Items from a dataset
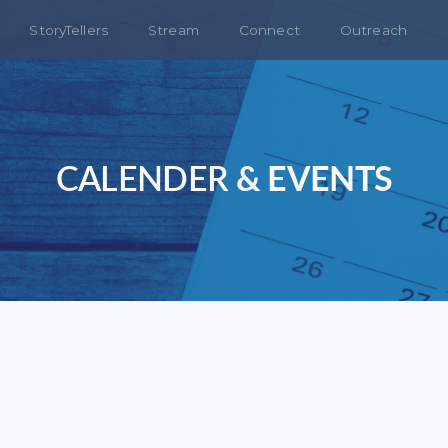
StoryTellers
Stream
Connect
Outreach
CALENDER
& EVENTS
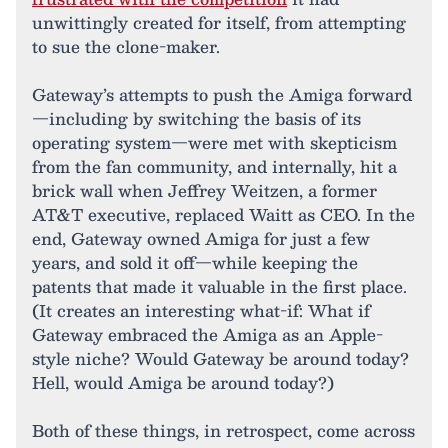
unwittingly created for itself, from attempting
to sue the clone-maker.
Gateway’s attempts to push the Amiga forward
—including by switching the basis of its
operating system—were met with skepticism
from the fan community, and internally, hit a
brick wall when Jeffrey Weitzen, a former
AT&T executive, replaced Waitt as CEO. In the
end, Gateway owned Amiga for just a few
years, and sold it off—while keeping the
patents that made it valuable in the first place.
(It creates an interesting what-if: What if
Gateway embraced the Amiga as an Apple-
style niche? Would Gateway be around today?
Hell, would Amiga be around today?)
Both of these things, in retrospect, come across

*Exercise aim*
Give the records a second time exactly, keeping the images out.

*Solution*
StoryTellers
Stream
Connect
Outreach
CALENDER
& EVENTS
unwittingly created for itself, from attempting
to sue the clone-maker.
Gateway’s attempts to push the Amiga forward
—including by switching the basis of its
operating system—were met with skepticism
from the fan community, and internally, hit a
brick wall when Jeffrey Weitzen, a former
AT&T executive, replaced Waitt as CEO. In the
end, Gateway owned Amiga for just a few
years, and sold it off—while keeping the
patents that made it valuable in the first place.
(It creates an interesting what-if: What if
Gateway embraced the Amiga as an Apple-
style niche? Would Gateway be around today?
Hell, would Amiga be around today?)
Both of these things, in retrospect, come across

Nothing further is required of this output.